A dozen years ago, Waterloo resident Jeremy Sawyer stood handcuffed in a courtroom, tearfully apologizing to the family of the 20-year-old motorcyclist he had killed while driving drunk.


“There’s not a day that goes by that I don’t think about what I’ve done,” Sawyer said in court on April 9, 2005, when he was sentenced to up to 25 years in prison on a charge of vehicular homicide.


But last Thursday, Sawyer, now 38, stood in court again — this time in Benton County District Court in Vinton — after pleading to guilty of drunk driving in June of 2016.


Judge Paul Miller reminded Sawyer of what he had said in 2005, and stated, “Clearly there was one day you did not think about that.”


In the early morning hours of June 30, 2004, Sawyer was driving on Highway 58 when his vehicle crossed the median and headed toward a motorcycle. According to accident investigators, the cyclist, Kyle Zey, laid his bike down in an attempt to avoid the collision. Sawyer missed the cycle, but hit Zey, who died at the scene. Sawyer then drove home, later telling officers he did not know he had hit anyone.


After serving more than seven years in prison, Sawyer was released.


On June 4, 2016, he was heading east out of the Wildcat Bluff Park, on 57th Street Trail, when he lost control on a curve, rolling his truck into the ditch. Both he and a passenger suffered injuries that were not life-threatening.

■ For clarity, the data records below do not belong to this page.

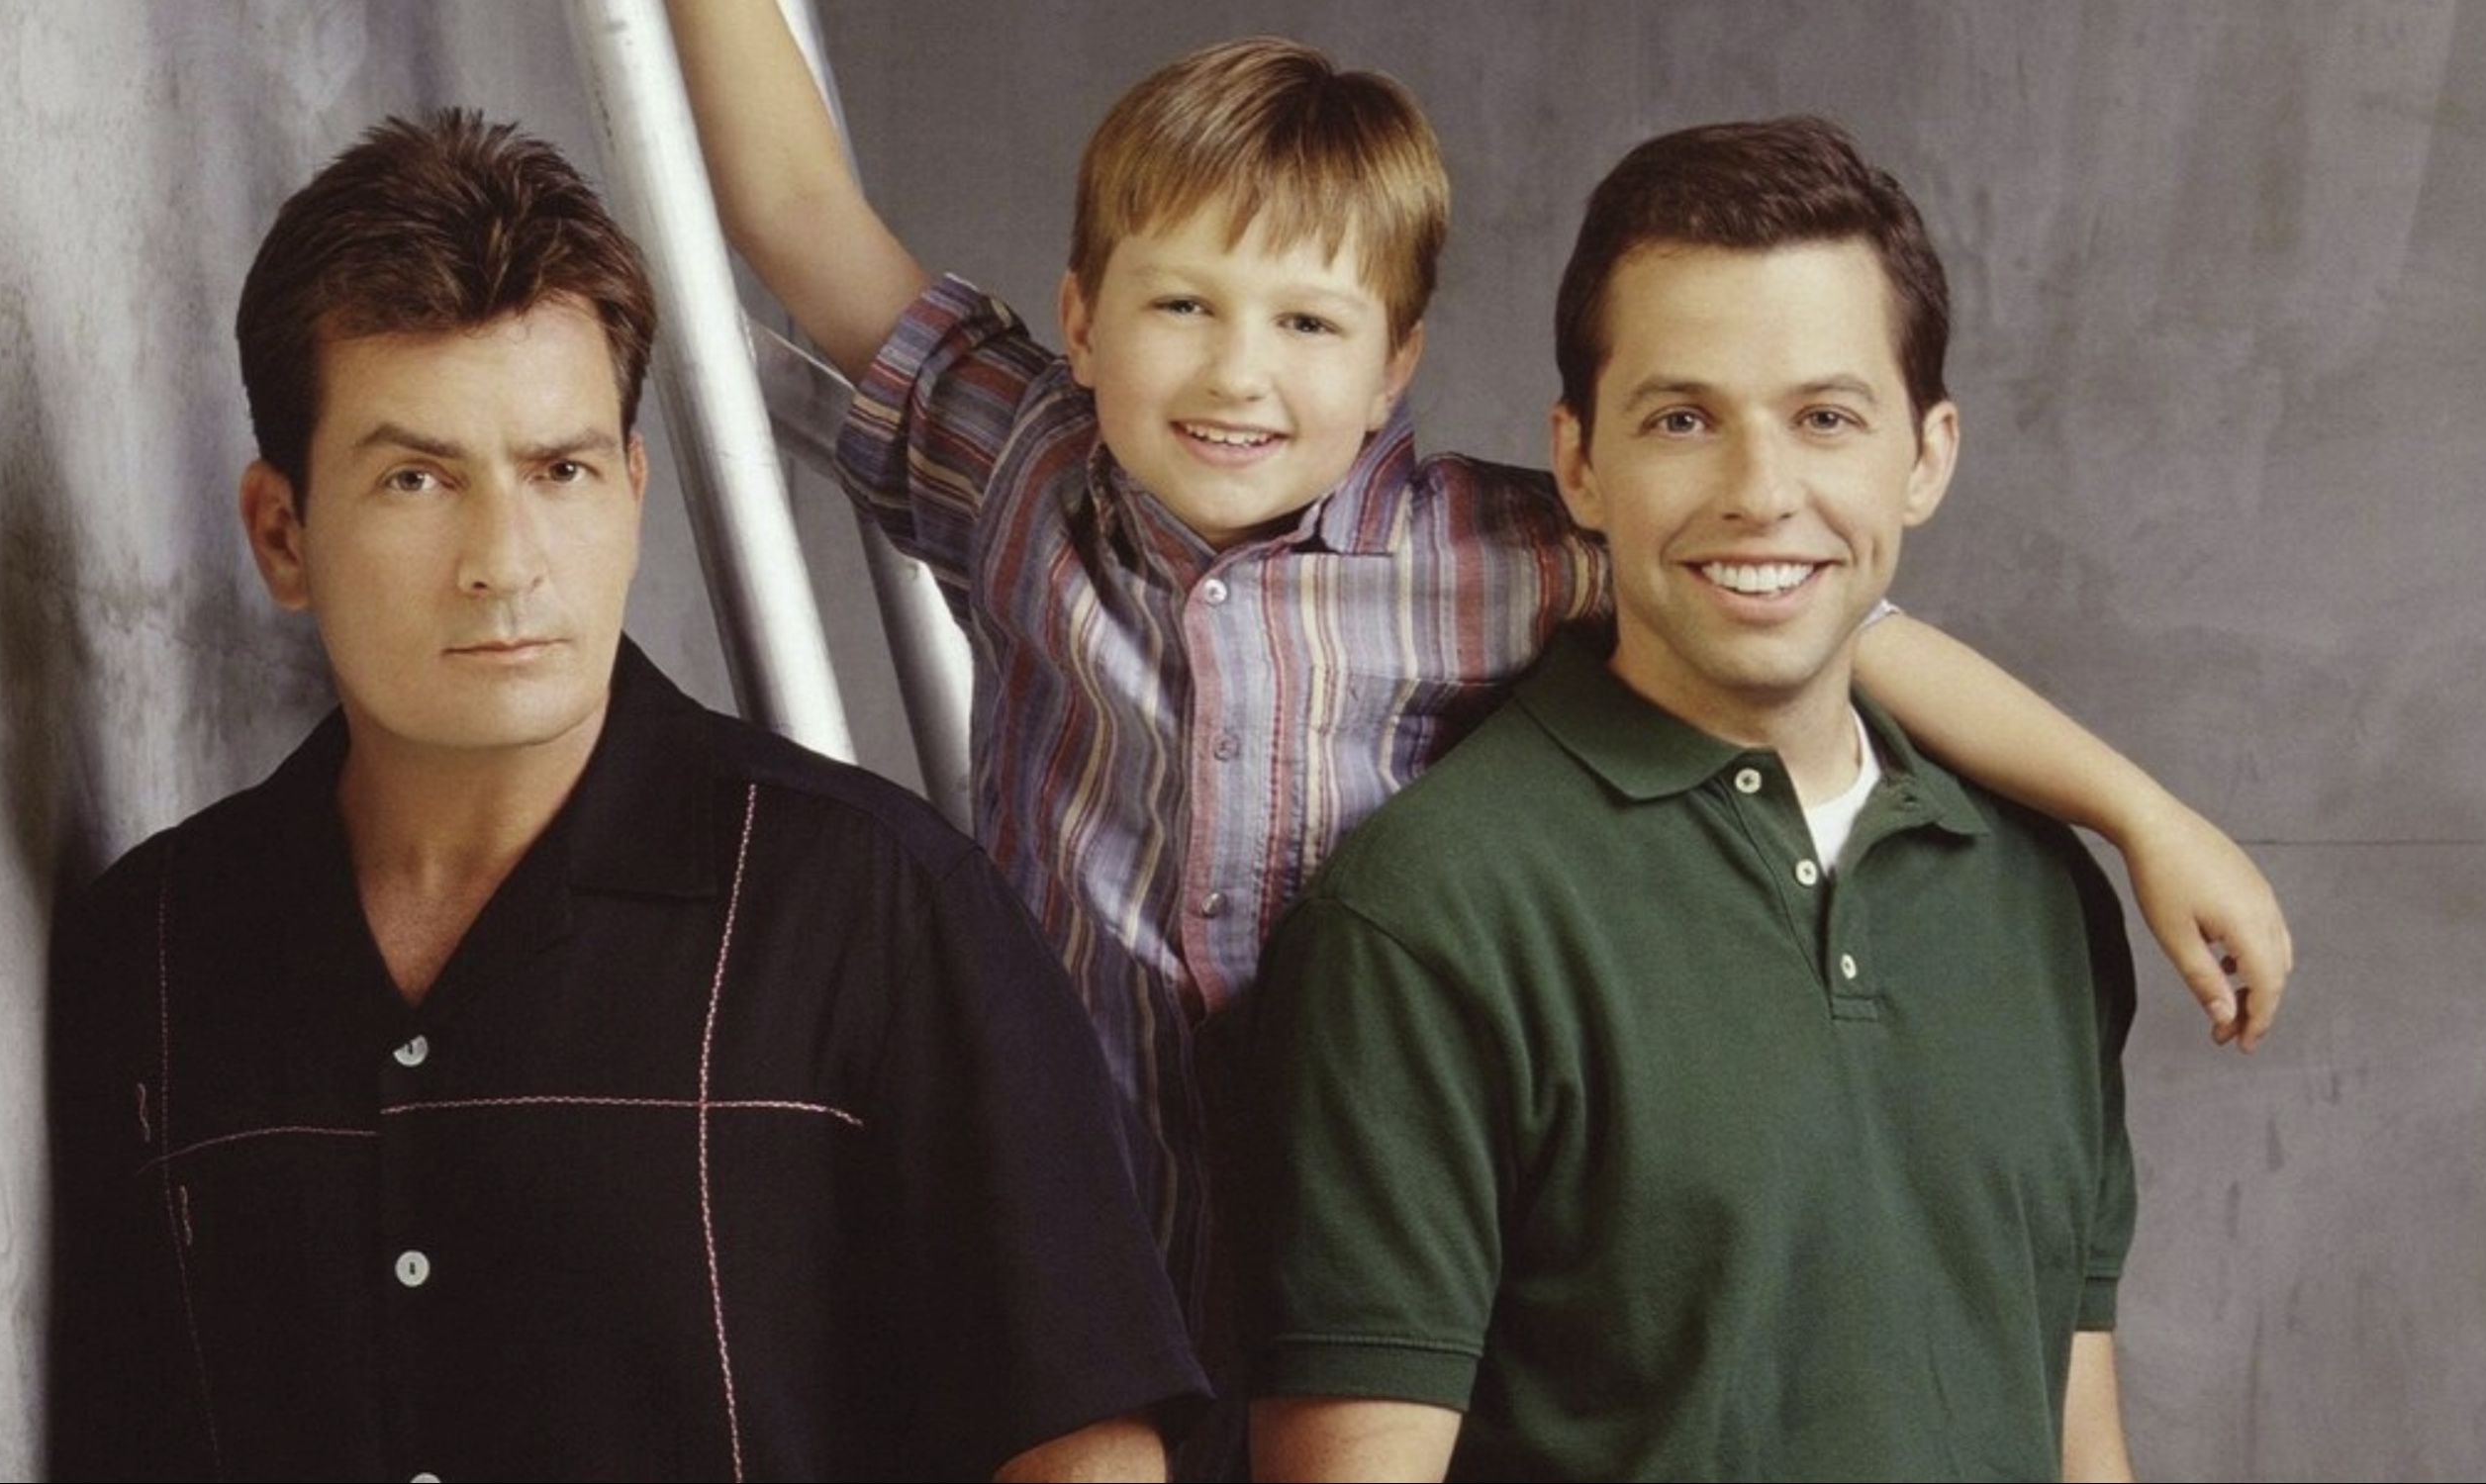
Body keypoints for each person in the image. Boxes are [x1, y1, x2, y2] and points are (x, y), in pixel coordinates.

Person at [667, 0, 2286, 1447]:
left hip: (1353, 1237)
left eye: (1308, 324)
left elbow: (1846, 629)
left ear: (1395, 369)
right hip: (1066, 1247)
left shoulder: (1482, 552)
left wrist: (2144, 814)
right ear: (1082, 321)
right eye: (1182, 308)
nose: (1238, 375)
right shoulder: (1022, 466)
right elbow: (802, 217)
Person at [47, 110, 1202, 1482]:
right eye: (416, 478)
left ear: (633, 494)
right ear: (283, 533)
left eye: (562, 472)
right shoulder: (156, 950)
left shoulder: (878, 909)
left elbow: (1085, 1449)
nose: (504, 562)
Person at [1231, 115, 2151, 1480]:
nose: (1760, 491)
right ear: (1581, 462)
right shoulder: (1426, 922)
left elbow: (2081, 1446)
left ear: (1927, 455)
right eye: (1681, 419)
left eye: (1827, 419)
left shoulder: (2036, 897)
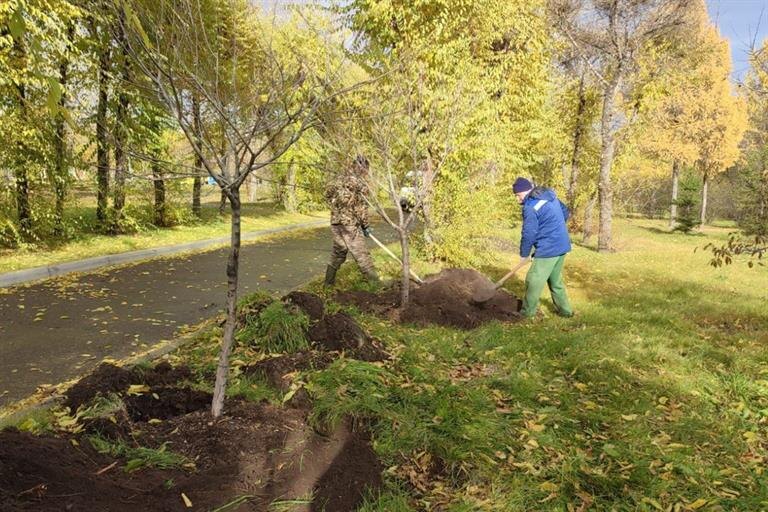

The Iowa State Trooper who filed charges indicated in his report that Sawyer had alcoholic beverages or containers in his vehicle, had an odor of alcohol on his breath, and bloodshot or watery eyes. After refusing to consent for a PBT (preliminary breath test) and later refusing to provide blood or urine samples, Sawyer was charged with OWI under the Iowa implied consent law. He pleaded guilty to OWI in November.